Generated a new key using pycryptodome.
It works! But I get a 401 response from mathstodon, even though it does update the profile.
401 response is because the signature wasn't correct. Further down in the thread, I found a link to this working implementation.
Unsure if I want to store as much stuff on disk as possible, or in a database.
Darius's tool stores followers in a single TEXT field in the sqlite database. Why not store them in a file?
Well, I implemented making posts and saving them in a file, but then I discovered that resolving mentions also needs caching, so remote account data should be saved in a file too. You identify remote accounts by username and domain.

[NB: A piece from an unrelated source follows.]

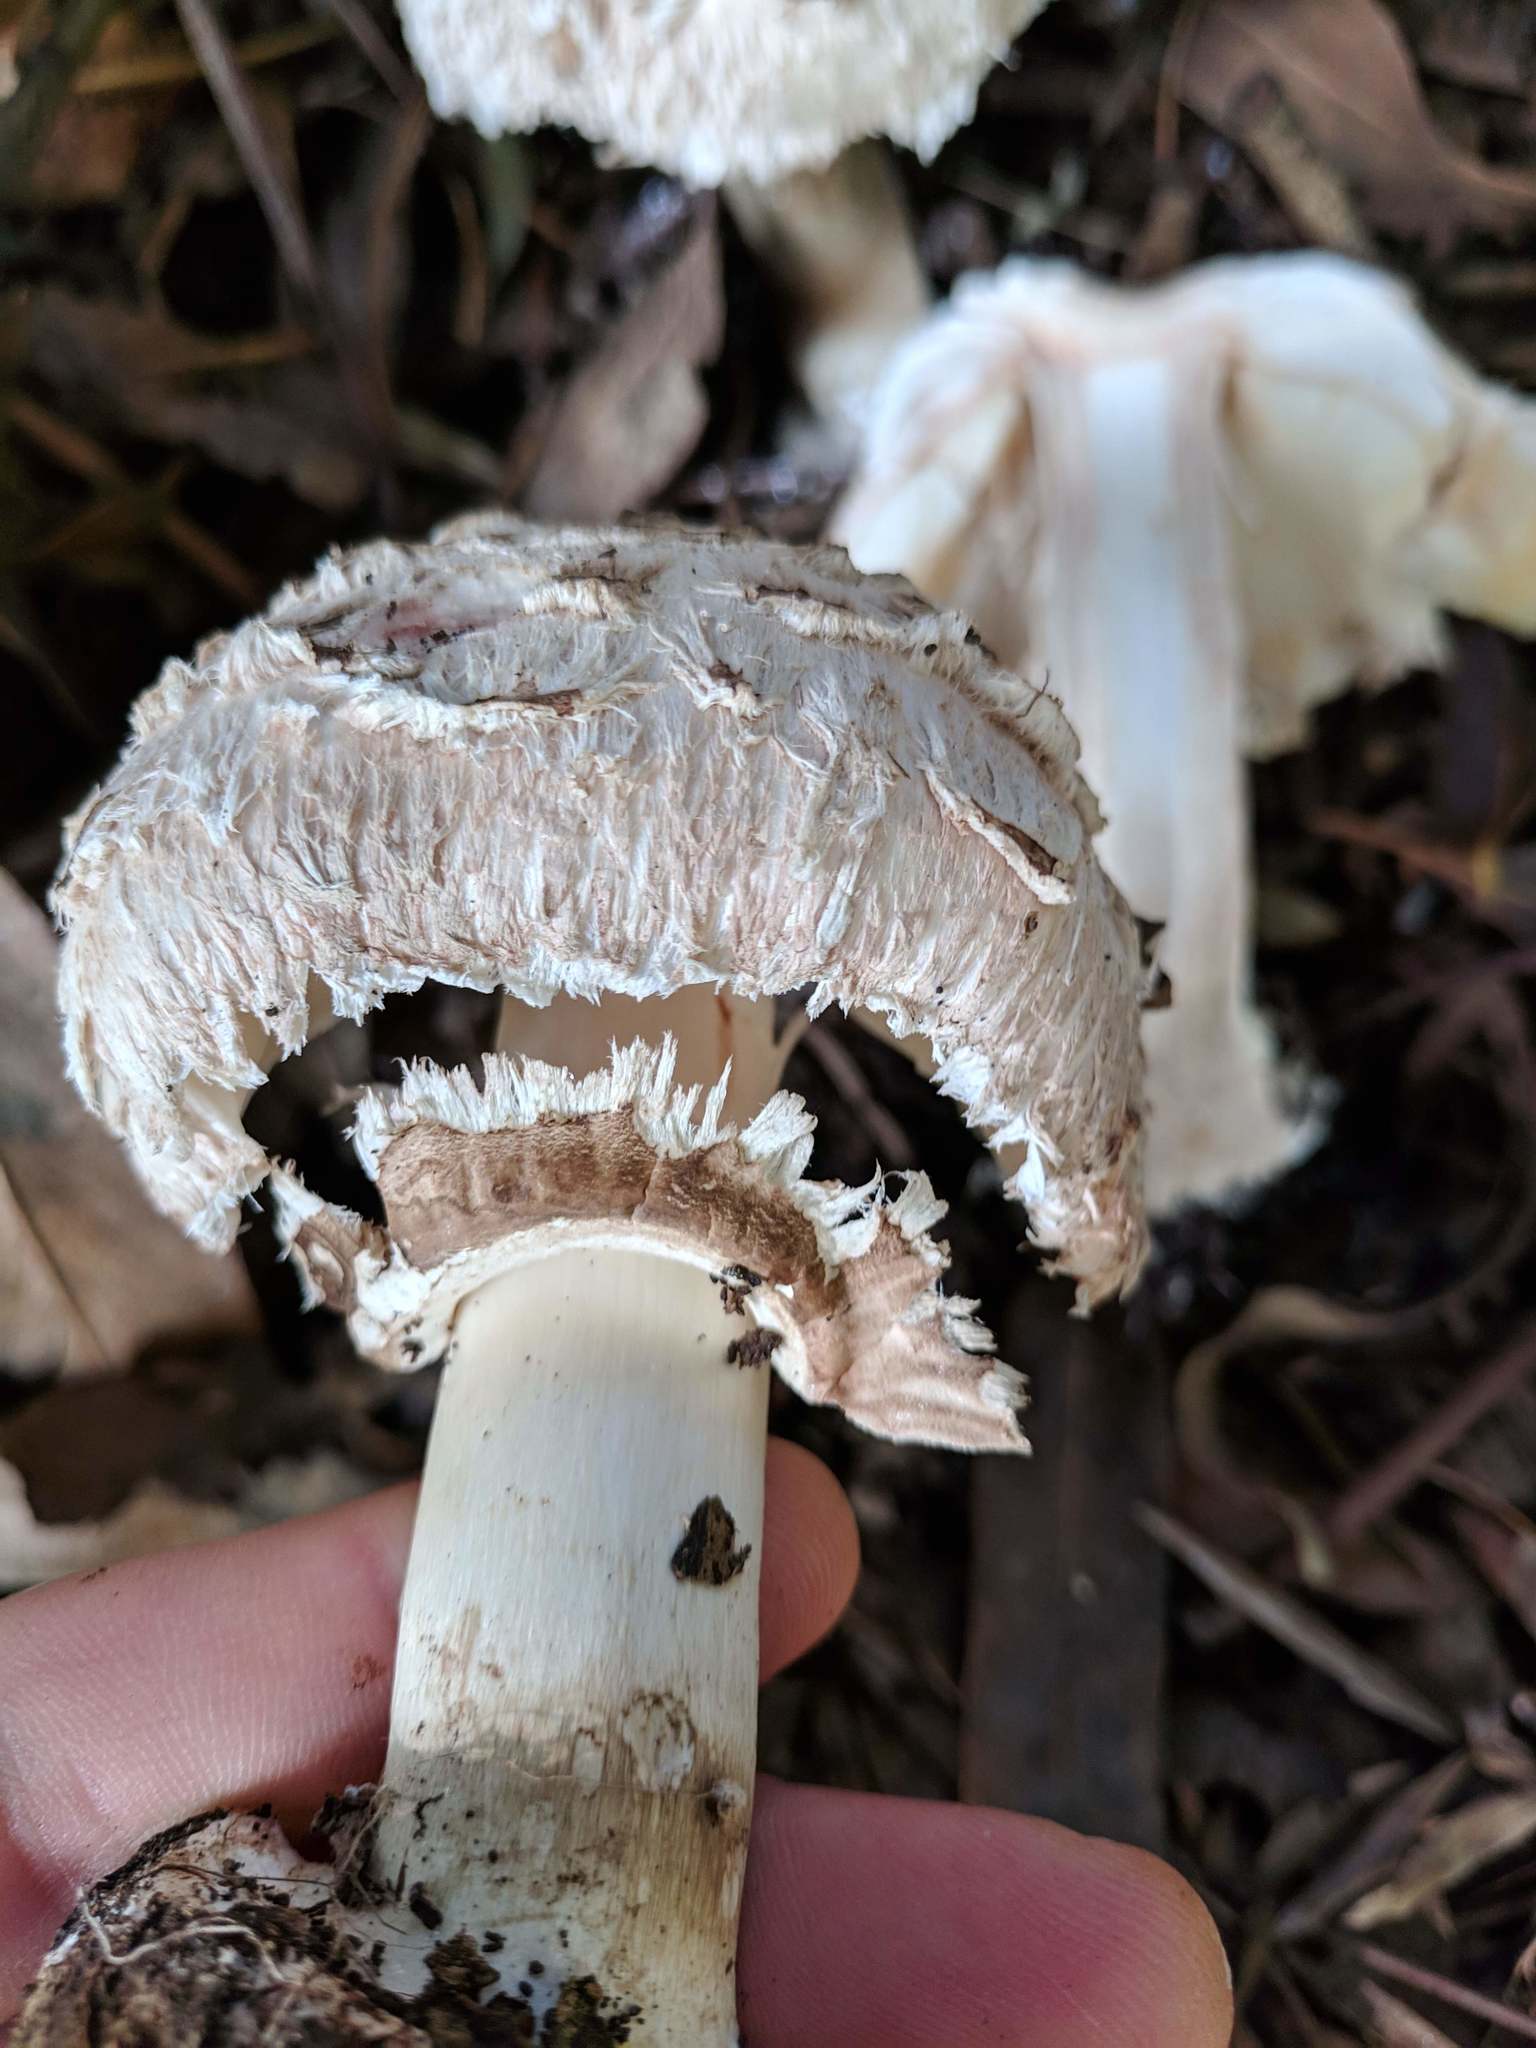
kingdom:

Except you also need remote account data when distributing to followers, identified by URI.
So maybe accounts should be in a database after all!
And in fact, to produce a list of published notes, it would help to have them in a database so you can filter on visibility.
Several hours in: I have tables for local account, remote account, note, and "remote account following local account". Might need tables for likes and boosts (Announce activities) if I want to expose those properly, but it doesn't look like mastodon does.
I think it's a mistake to have a separation between remote and local data in the database.
Tried to put both local and remote accounts in one Actor model: there's loads of stuff that you end up marking as "local only". So in fact Mastodon's arrangement, with separate "Account" and "Actor" tables, makes sense: both remote and local actors have entries in the small Actor table, and local actors also have a linked Account table with other stuff.
I want to store mentions of local accounts by remote accounts.
If it's possible for one local account to mention another local account, then it makes no sense to have two separate Mention models.
Maybe the Note model should have local_actor
and remote_actor
fields, one of which is null.
Updating posts was tricky: it looks like Mastodon rejects updates if the Note object doesn't have an updated
field.
This isn't mentioned in the ActivityPub spec, but there's an entry in the Activity Streams spec.
To get this to work on aperiodical.com, I added some rules to the nginx to proxy everything under the root URL /activitypub
, as well as /.well-known/webfinger
, to my Django server.
I tried to minimise the amount of abstraction in my code, so that I didn't waste loads of time implementing bits of the protocol that I don't need or doing stuff awkwardly in order to allow a use case that I don't want.
The only concession to abstraction I've made is that the ActivityPub inbox view has a list of InboxHandler
classes that effectively work as filters on the incoming activity object, in order to produce different side-effects.
A separate Django app can register a new inbox handler class, and associate it only with certain actors or domains.
I've used this to add a handler for the aperiodical.com domain which will send a message to our Slack channel when the maths news account is mentioned by someone else. My aim is that people can send us tips for bits of news we haven't seen yet, and replies to the account's posts might give information that we can use in the monthly blog post.
So, as I finish this post, I have @mathnews@aperiodical.com, and it's been discreetly posting bits of news for a couple of weeks.
Re-use my code, if you dare?
I've published this both for my own benefit, and because there's probably some insight in there that someone else will be missing when they come to implementing ActivityPub.
I don't really want to commit to maintaining my code for other people to use: I've got more than enough projects on the go already. But I'm sharing the code as-is, because it doesn't cost anything.
I've put my code (without the Aperiodical-specific bits) on GitHub at github.com/christianp/django-activitypub-bot.
Along the way, I found Helge Krueger's bovine project, which seems to do a lot of the same things but is written in a more modular fashion so should be adaptable to more use cases. Try that first!